Resululah efendimiz buyurdu ki:
- Herkes bana yalancı dediği günlerde, o bana inandı. Herkes bana eziyet
verirken, o bana yâr oldu. Üzüntülerimi giderdi.
Peygamberimiz buyurdu ki:
- Şu dört hanımın faziletleri, bütün dünya hanımlarının faziletlerinden
üstündür. Meryem binti İmran, Firavun'un i-man etmiş hanımı Asiye, Hadice binti
Hüveylid ve Fâtıma binti Muhammed.
Hazret-i Aişe buyurdu ki: Resulullahın zevceleri arasında, Hazret-i Hadice'ye
gayret ettiğim gibi, başkasına gayret etmedim. Hâlbuki, onu görmemiştim. Çünkü,
vefat etmiş olduğu hâlde, ondan çok bahsederdi. Ne vakit bir koyun kesip
dağıtsa, mutlaka bir parçasını da Hadice'nin akrabasına yollardı. Bunu görünce,
bir defasında, “Allahü teâlâ, sana, sanki, Hadice'den başka kadın vermedi mi,
hep onun iyiliklerinden bahsediyorsun” dedim. Yine Hadice'nin birçok faziletini
saydı. Ondan çocuklarının olduğunu da söyledi.
Ahde vefa
Peygamber efendimiz, ihtiyar bir kadına ikramda bulundu. Sebebini soranlara
buyurdu ki:
- Bu kadın, Hadice hayatta iken bize gelir giderdi. Ahde vefa, dindendir.

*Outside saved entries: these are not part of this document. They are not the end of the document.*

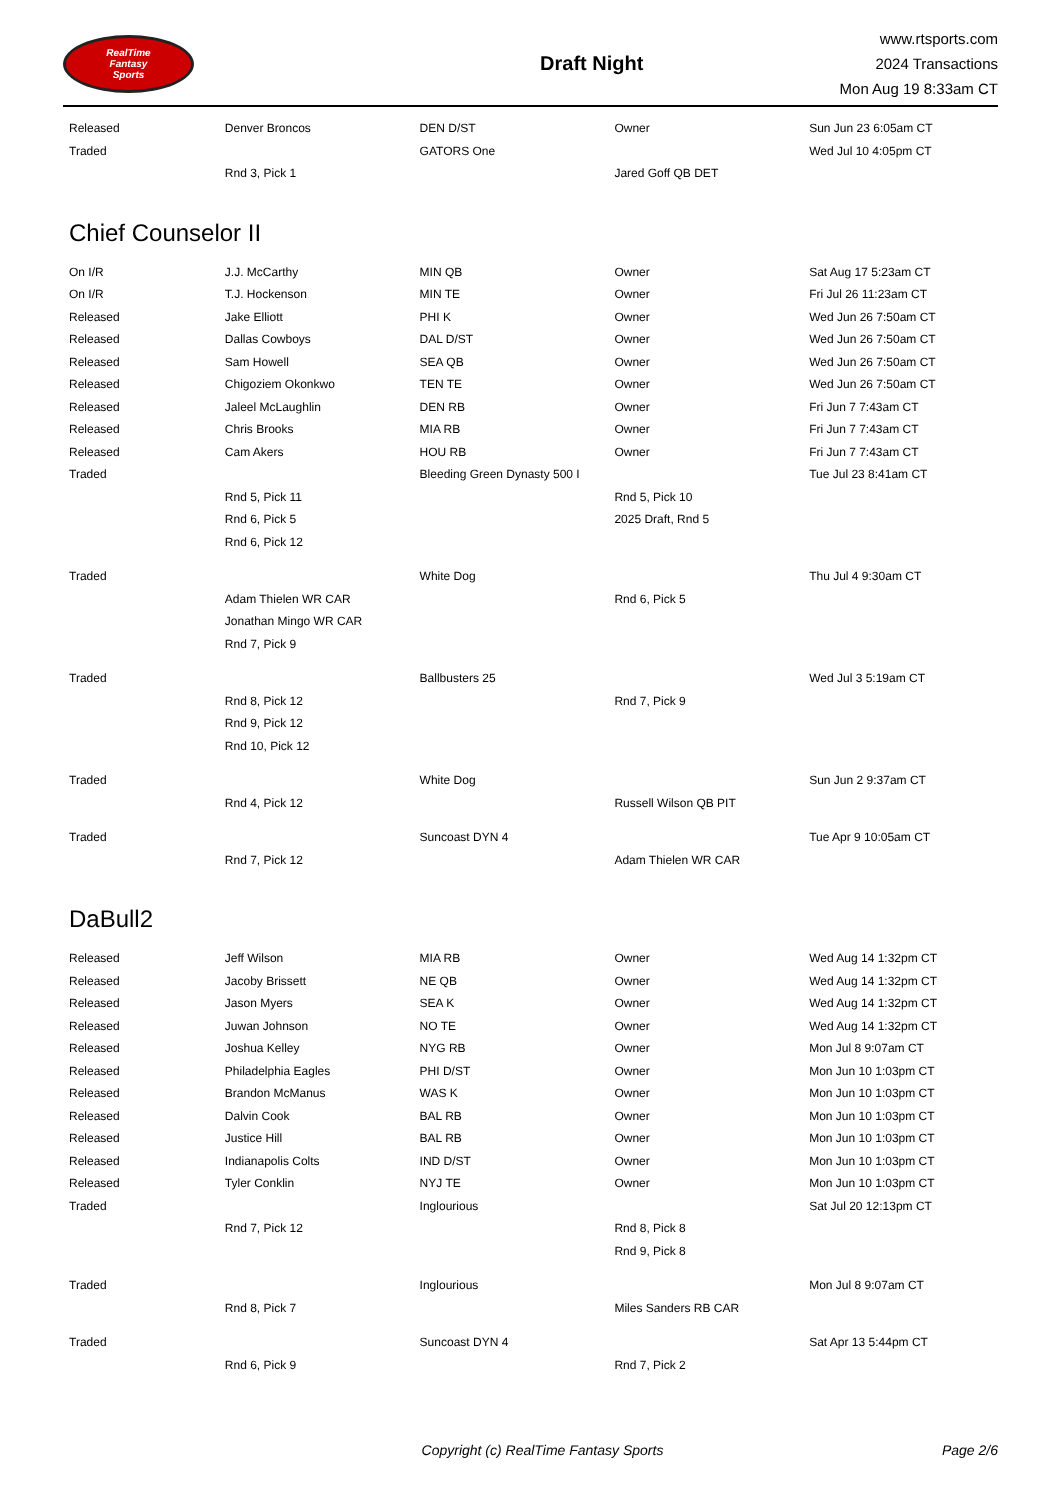RealTime
Fantasy
Sports
Draft Night
www.rtsports.com
2024 Transactions
Mon Aug 19 8:33am CT
| Released | Denver Broncos | DEN D/ST | Owner | Sun Jun 23 6:05am CT |
| Traded | | GATORS One | | Wed Jul 10 4:05pm CT |
| | Rnd 3, Pick 1 | | Jared Goff QB DET | |
Chief Counselor II
| On I/R | J.J. McCarthy | MIN QB | Owner | Sat Aug 17 5:23am CT |
| On I/R | T.J. Hockenson | MIN TE | Owner | Fri Jul 26 11:23am CT |
| Released | Jake Elliott | PHI K | Owner | Wed Jun 26 7:50am CT |
| Released | Dallas Cowboys | DAL D/ST | Owner | Wed Jun 26 7:50am CT |
| Released | Sam Howell | SEA QB | Owner | Wed Jun 26 7:50am CT |
| Released | Chigoziem Okonkwo | TEN TE | Owner | Wed Jun 26 7:50am CT |
| Released | Jaleel McLaughlin | DEN RB | Owner | Fri Jun 7 7:43am CT |
| Released | Chris Brooks | MIA RB | Owner | Fri Jun 7 7:43am CT |
| Released | Cam Akers | HOU RB | Owner | Fri Jun 7 7:43am CT |
| Traded | | Bleeding Green Dynasty 500 I | | Tue Jul 23 8:41am CT |
| | Rnd 5, Pick 11 | | Rnd 5, Pick 10 | |
| | Rnd 6, Pick 5 | | 2025 Draft, Rnd 5 | |
| | Rnd 6, Pick 12 | | | |
| Traded | | White Dog | | Thu Jul 4 9:30am CT |
| | Adam Thielen WR CAR | | Rnd 6, Pick 5 | |
| | Jonathan Mingo WR CAR | | | |
| | Rnd 7, Pick 9 | | | |
| Traded | | Ballbusters 25 | | Wed Jul 3 5:19am CT |
| | Rnd 8, Pick 12 | | Rnd 7, Pick 9 | |
| | Rnd 9, Pick 12 | | | |
| | Rnd 10, Pick 12 | | | |
| Traded | | White Dog | | Sun Jun 2 9:37am CT |
| | Rnd 4, Pick 12 | | Russell Wilson QB PIT | |
| Traded | | Suncoast DYN 4 | | Tue Apr 9 10:05am CT |
| | Rnd 7, Pick 12 | | Adam Thielen WR CAR | |
DaBull2
| Released | Jeff Wilson | MIA RB | Owner | Wed Aug 14 1:32pm CT |
| Released | Jacoby Brissett | NE QB | Owner | Wed Aug 14 1:32pm CT |
| Released | Jason Myers | SEA K | Owner | Wed Aug 14 1:32pm CT |
| Released | Juwan Johnson | NO TE | Owner | Wed Aug 14 1:32pm CT |
| Released | Joshua Kelley | NYG RB | Owner | Mon Jul 8 9:07am CT |
| Released | Philadelphia Eagles | PHI D/ST | Owner | Mon Jun 10 1:03pm CT |
| Released | Brandon McManus | WAS K | Owner | Mon Jun 10 1:03pm CT |
| Released | Dalvin Cook | BAL RB | Owner | Mon Jun 10 1:03pm CT |
| Released | Justice Hill | BAL RB | Owner | Mon Jun 10 1:03pm CT |
| Released | Indianapolis Colts | IND D/ST | Owner | Mon Jun 10 1:03pm CT |
| Released | Tyler Conklin | NYJ TE | Owner | Mon Jun 10 1:03pm CT |
| Traded | | Inglourious | | Sat Jul 20 12:13pm CT |
| | Rnd 7, Pick 12 | | Rnd 8, Pick 8 | |
| | | | Rnd 9, Pick 8 | |
| Traded | | Inglourious | | Mon Jul 8 9:07am CT |
| | Rnd 8, Pick 7 | | Miles Sanders RB CAR | |
| Traded | | Suncoast DYN 4 | | Sat Apr 13 5:44pm CT |
| | Rnd 6, Pick 9 | | Rnd 7, Pick 2 | |
Copyright (c) RealTime Fantasy Sports
Page 2/6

Peygamber efendimiz, Hazret-i Hadice ile ilgili olarak buyurdu ki:
- Bana Hadice'yi cennette inciden bir sarayla müjdelemem emredildi. Orada ne
gürültü, patırtı vardır, ne de yorgunluk ve meşakkat.
Hazret-i Hadice'nin babasının adı Hüveylid, annesininki Fâtıma'dır. Nesebi
Peygamber efendimiz ile baba tarafından Kusay, anne tarafından Lüey sülâlesiyle
birleşmektedir. Cahiliye devrinde lâkabı Tâhire idi. Doğum tarihi kesin olarak
bilinmemektedir. Ancak milâdi 555 olabileceği bildirilmektedir.